Q: I will shortly be moving overseas and am not sure when I'll return - it will be something like three years minimum.
At present I have around $15,000 in my KiwiSaver account.
If I am overseas and therefore not a New Zealand tax resident am I right to think that I will not receive the government's $521 credit because it is a tax credit and I won't be earning?
If not, am I better off applying to withdraw my KiwiSaver on the grounds of permanent emigration, or to let my relatively meagre funds sit there while inflation hikes and fees eat it away?
Yes, only those resident in New Zealand are eligible for member tax credits.
If you leave mid-way through a year - the member tax credit year runs from July 1 to June 30 - you might be eligible for a partial credit for that year. If you're considering a permanent emigration withdrawal, you won't be allowed to withdraw any member tax credits - these will be repaid to Inland Revenue.
As to whether or not you should withdraw - a financial adviser will be able to help you assess your situation.
If you're moving to Australia, transtasman super portability is expected to take effect in July 2013 (once the necessary legislation is passed by the Australian Government). Once the legislation is passed, Kiwis who emigrate to Australia will be able to transfer their KiwiSaver account balance to an Australian super scheme (assuming their KiwiSaver scheme participates in this voluntary scheme).
While itwon't be possible to make a permanent emigration withdrawal from KiwiSaver when moving to Australia, this will be a great way to consolidate retirement savings.
Mark Fitz-Gerald, Westpac head of investments and insurance.
Q: I'm already in KiwiSaver but since the current government's significant changes I'm wondering whether it's still a competitive retirement investment? Or should I put my money elsewhere?

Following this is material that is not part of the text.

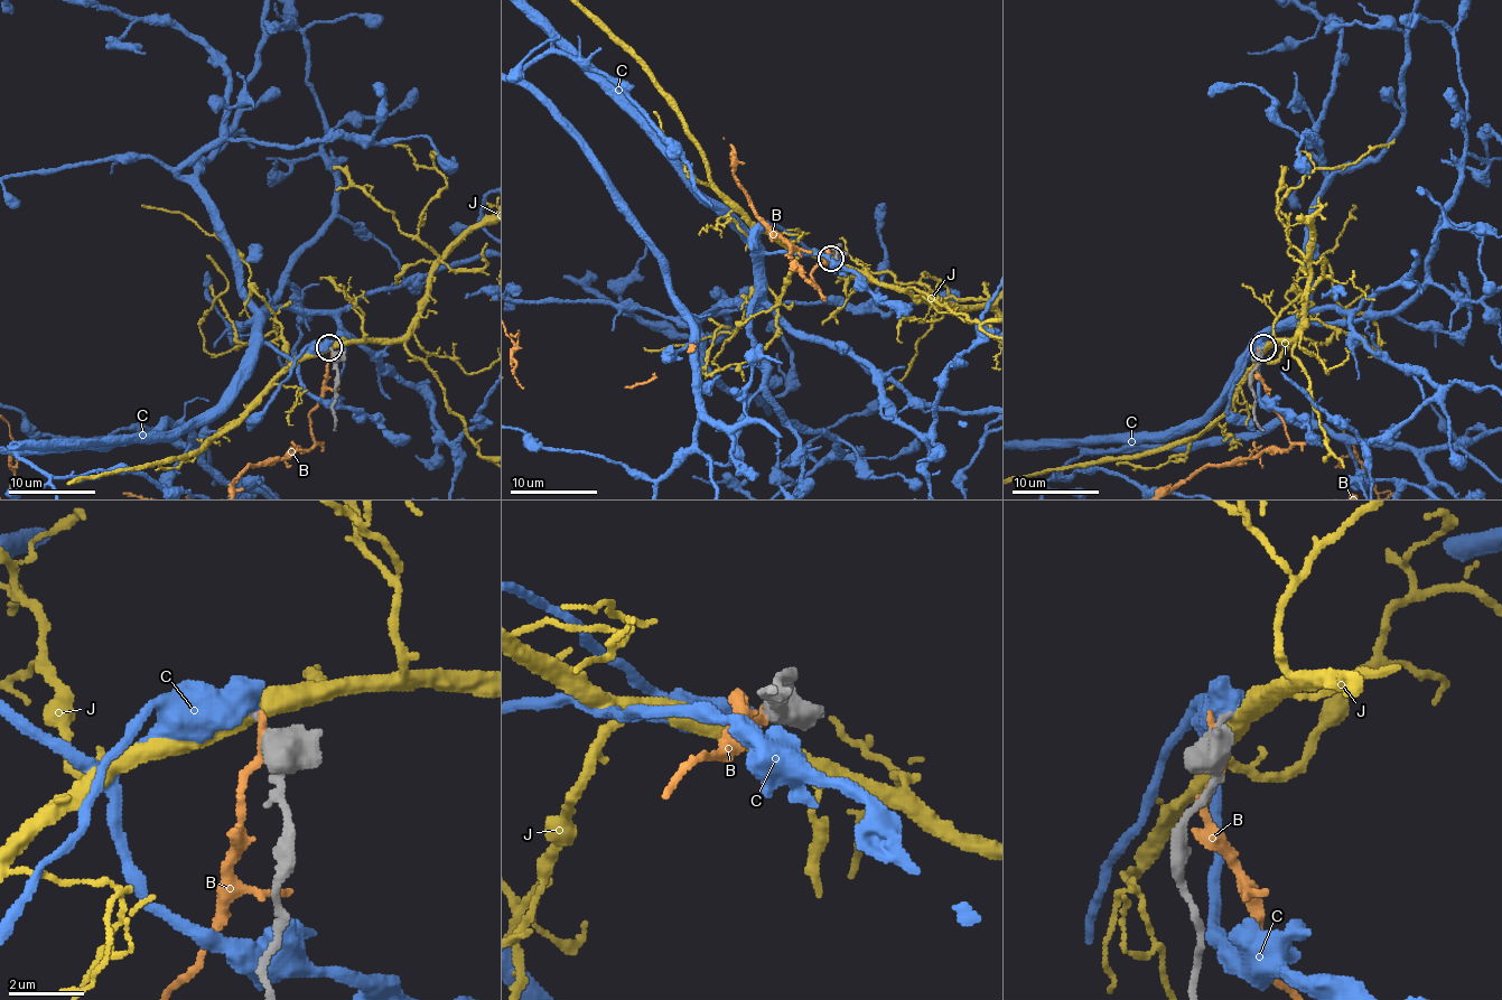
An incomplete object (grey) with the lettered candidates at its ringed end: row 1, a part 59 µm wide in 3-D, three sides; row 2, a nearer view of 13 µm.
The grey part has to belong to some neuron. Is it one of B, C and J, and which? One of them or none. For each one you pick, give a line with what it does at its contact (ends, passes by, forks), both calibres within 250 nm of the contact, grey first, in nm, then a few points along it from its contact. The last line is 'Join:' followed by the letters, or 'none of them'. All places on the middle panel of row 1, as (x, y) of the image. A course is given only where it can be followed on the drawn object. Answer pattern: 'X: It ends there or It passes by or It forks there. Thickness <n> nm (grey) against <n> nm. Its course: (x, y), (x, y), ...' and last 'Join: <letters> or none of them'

In the first five years there have been some government changes to the scheme, however the benefits of KiwiSaver are still pretty compelling.
If you are on a salary and making contributions to the scheme then in most circumstances you are eligible for employer contributions.
The minimum contributions are set to rise from 2 per cent to 3 per cent in April 2013. The government also makes contributions up to a maximum of $521.43 per year through the member tax credit.
KiwiSaver is very competitive when you consider the contributions coming from three sources and investment returns on top of that.
David Boyle, ANZ Wealth general manager funds management.
Q: I'm one of the KiwiSavers who have reached the stage where I can withdraw my funds being over 65 and 5 years in KiwiSaver.
I'm with Mercer. Just looked at what I need to do to withdraw my funds. I need to get certified copies of my passport page or a certified copy of my birth certificate plus a certified copy of a photo ID. I am then required to visit a JP or someone authorised and make a statutory declaration that I want to move my money out of Mercer.
I'm reminded of the hoops that the dodgy finance companies put people through to avoid payouts. I work in human resources so I do understand the need to check identities - but this is way over the top.
A statutory declaration is required by all KiwiSaver providers to pay out final member tax credit entitlements following requests for withdrawal.
Mercer seeks confirmation that, during the period of KiwiSaver membership, a member's principal place of residence is New Zealand and they have not lived or worked overseas.
If individuals do not meet this specification, it's important they let us know as we're obliged to refund that portion of the member tax credits back to the Government.
Providing certified copies of ID documentation ensures that the funds are paid to the correct person and confirms their eligibility to make a withdrawal.
We suggest members arrange ID certification at the same time as making the statutory declaration as certification can be done by the same authorised person.
Mercer recognises that not all members will be withdrawing their KiwiSaver after becoming eligible but may want to draw down a portion of their savings, so we offer flexibility on how members can withdraw their KiwiSaver entitlements.
Depending on specific circumstances and arrangements with employers, members may continue to receive employer contributions or contribute themselves, while making regular or partial withdrawals and keeping their KiwiSaver account open.
Mercer posts a letter to members who become eligible over approaching months to ensure they are aware of all their options and processes when withdrawing their KiwiSaver entitlements.
Martin Lewington, head of Mercer New Zealand.
Disclaimer: Information provided is stated accurately to the best of the advisor's knowledge at the time of publication. It is general in nature and should not be construed, or relied on, as a recommendation to invest in a particular financial product or class of financial product. Readers should seek independent financial advice specific to their situation before making an investment decision.